Aktivis Perempuan NTB, Ira Apryanthi. (dok. Istimewa)
Gubernur NTB Lalu Muhamad Iqbal hanya merespons singkat terkait viralnya kasus perkawinan anak di Lombok Tengah. Dia mengatakan akan mendalami kasus pernikahan anak tersebut. "Saya lagi mendalami itu," katanya singkat.
Sebagaimana diketahui, NTB menempati peringkat pertama perkawinan anak secara nasional dengan presentase 17,32 persen.

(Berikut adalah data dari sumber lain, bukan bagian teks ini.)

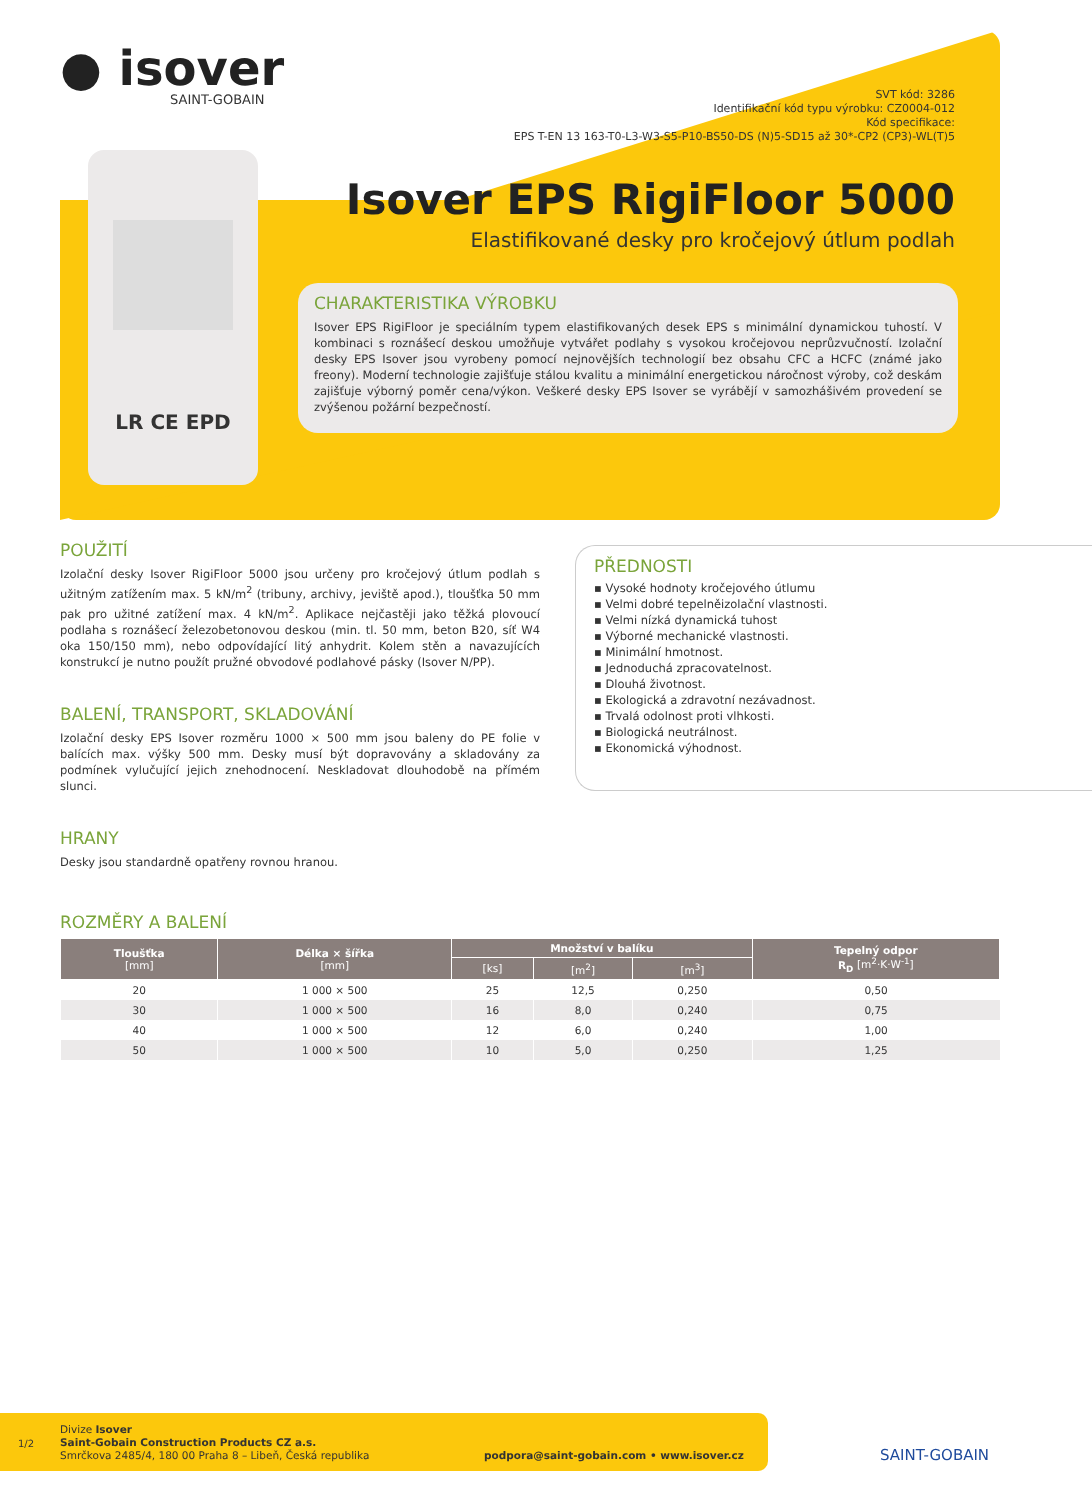● isover
SAINT-GOBAIN
SVT kód: 3286
Identifikační kód typu výrobku: CZ0004-012
Kód specifikace:
EPS T-EN 13 163-T0-L3-W3-S5-P10-BS50-DS (N)5-SD15 až 30*-CP2 (CP3)-WL(T)5
LR CE EPD
Isover EPS RigiFloor 5000
Elastifikované desky pro kročejový útlum podlah
CHARAKTERISTIKA VÝROBKU
Isover EPS RigiFloor je speciálním typem elastifikovaných desek EPS s minimální dynamickou tuhostí. V kombinaci s roznášecí deskou umožňuje vytvářet podlahy s vysokou kročejovou neprůzvučností. Izolační desky EPS Isover jsou vyrobeny pomocí nejnovějších technologií bez obsahu CFC a HCFC (známé jako freony). Moderní technologie zajišťuje stálou kvalitu a minimální energetickou náročnost výroby, což deskám zajišťuje výborný poměr cena/výkon. Veškeré desky EPS Isover se vyrábějí v samozhášivém provedení se zvýšenou požární bezpečností.
POUŽITÍ
Izolační desky Isover RigiFloor 5000 jsou určeny pro kročejový útlum podlah s užitným zatížením max. 5 kN/m<sup>2</sup> (tribuny, archivy, jeviště apod.), tloušťka 50 mm pak pro užitné zatížení max. 4 kN/m<sup>2</sup>. Aplikace nejčastěji jako těžká plovoucí podlaha s roznášecí železobetonovou deskou (min. tl. 50 mm, beton B20, síť W4 oka 150/150 mm), nebo odpovídající litý anhydrit. Kolem stěn a navazujících konstrukcí je nutno použít pružné obvodové podlahové pásky (Isover N/PP).
BALENÍ, TRANSPORT, SKLADOVÁNÍ
Izolační desky EPS Isover rozměru 1000 × 500 mm jsou baleny do PE folie v balících max. výšky 500 mm. Desky musí být dopravovány a skladovány za podmínek vylučující jejich znehodnocení. Neskladovat dlouhodobě na přímém slunci.
HRANY
Desky jsou standardně opatřeny rovnou hranou.
PŘEDNOSTI
▪ Vysoké hodnoty kročejového útlumu
▪ Velmi dobré tepelněizolační vlastnosti.
▪ Velmi nízká dynamická tuhost
▪ Výborné mechanické vlastnosti.
▪ Minimální hmotnost.
▪ Jednoduchá zpracovatelnost.
▪ Dlouhá životnost.
▪ Ekologická a zdravotní nezávadnost.
▪ Trvalá odolnost proti vlhkosti.
▪ Biologická neutrálnost.
▪ Ekonomická výhodnost.
ROZMĚRY A BALENÍ
| Tloušťka [mm] | Délka × šířka [mm] | Množství v balíku | | | Tepelný odpor R<sub>D</sub> [m<sup>2</sup>·K·W<sup>-1</sup>] |
| --- | --- | --- | --- | --- | --- |
| | | [ks] | [m<sup>2</sup>] | [m<sup>3</sup>] | |
| 20 | 1 000 × 500 | 25 | 12,5 | 0,250 | 0,50 |
| 30 | 1 000 × 500 | 16 | 8,0 | 0,240 | 0,75 |
| 40 | 1 000 × 500 | 12 | 6,0 | 0,240 | 1,00 |
| 50 | 1 000 × 500 | 10 | 5,0 | 0,250 | 1,25 |
1/2
Divize Isover
Saint-Gobain Construction Products CZ a.s.
Smrčkova 2485/4, 180 00 Praha 8 – Libeň, Česká republika
podpora@saint-gobain.com • www.isover.cz
SAINT-GOBAIN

Terdapat tiga kabupaten di NTB dengan kasus perkawinan anak tertinggi yaitu Lombok Timur 21 persen, Lombok Tengah 29,9 persen dan Lombok Utara 19 persen.
Meski berbagai program pencegahan telah digulirkan dari edukasi ke sekolah hingga komitmen dari pemerintah daerah, kenyataannya praktik ini masih terus terjadi, bahkan cenderung dianggap sebagai hal yang lumrah oleh sebagian masyarakat NTB.
Padahal, perkawinan anak bukan sekadar peristiwa sosial, tetapi berisiko besar terhadap masa depan generasi muda, terutama anak perempuan. Dampaknya bisa mencakup putus sekolah, kehamilan di usia dini, kerentanan terhadap kekerasan dalam rumah tangga, hingga kemiskinan struktural antar generasi.
Aktivis Perempuan NTB, Ira Apryanthi menyuarakan keresahannya. Kasus viral perkawinan anak di Lombok Tengah ini bukan yang pertama, dan sayangnya mungkin bukan yang terakhir.
Berdasarkan data Dinas Pemberdayaan Perempuan, Perlindungan Anak, Pengendalian Penduduk dan Keluarga Berencana (DP3AP2KB) NTB, jumlah perkawinan anak pada tahun 2024 sebanyak 581 kasus.
"Ini alarm keras bagi semua pemangku kepentingan pemerintah, tokoh agama, pendidik dan keluarga bahwa sistem perlindungan anak kita belum bekerja maksimal. Kita tidak bisa hanya reaktif ketika kasus viral, tapi harus mulai serius membangun sistem pencegahan dan pendampingan yang berkelanjutan," kata Ira.
Ira menggarisbawahi pentingnya keterlibatan anak muda dalam proses edukasi dan advokasi di komunitasnya.
"Kita harus libatkan remaja dan anak-anak sebagai agen perubahan. Mereka harus tahu hak-haknya, berani bicara dan punya ruang aman untuk tumbuh tanpa tekanan menikah dini. Jika tidak, kita akan terus mengulang lingkaran yang sama," ucapnya.
Dia mengatakan sudah saatnya NTB mengevaluasi ulang strategi perlindungan anak secara menyeluruh. Evaluasi ini harus melibatkan pendekatan lintas sektor, yaitu hukum, pendidikan, kesehatan, dan sosial budaya agar tidak hanya menyentuh permukaan. Tetapi menyasar akar persoalan norma sosial, tekanan ekonomi, dan ketimpangan gender.
Pemerintah, lembaga adat, serta tokoh agama diharapkan bersinergi menciptakan lingkungan yang benar-benar aman dan suportif bagi anak-anak. Karena masa depan NTB, dan Indonesia, ditentukan oleh bagaimana hari ini melindungi generasi muda.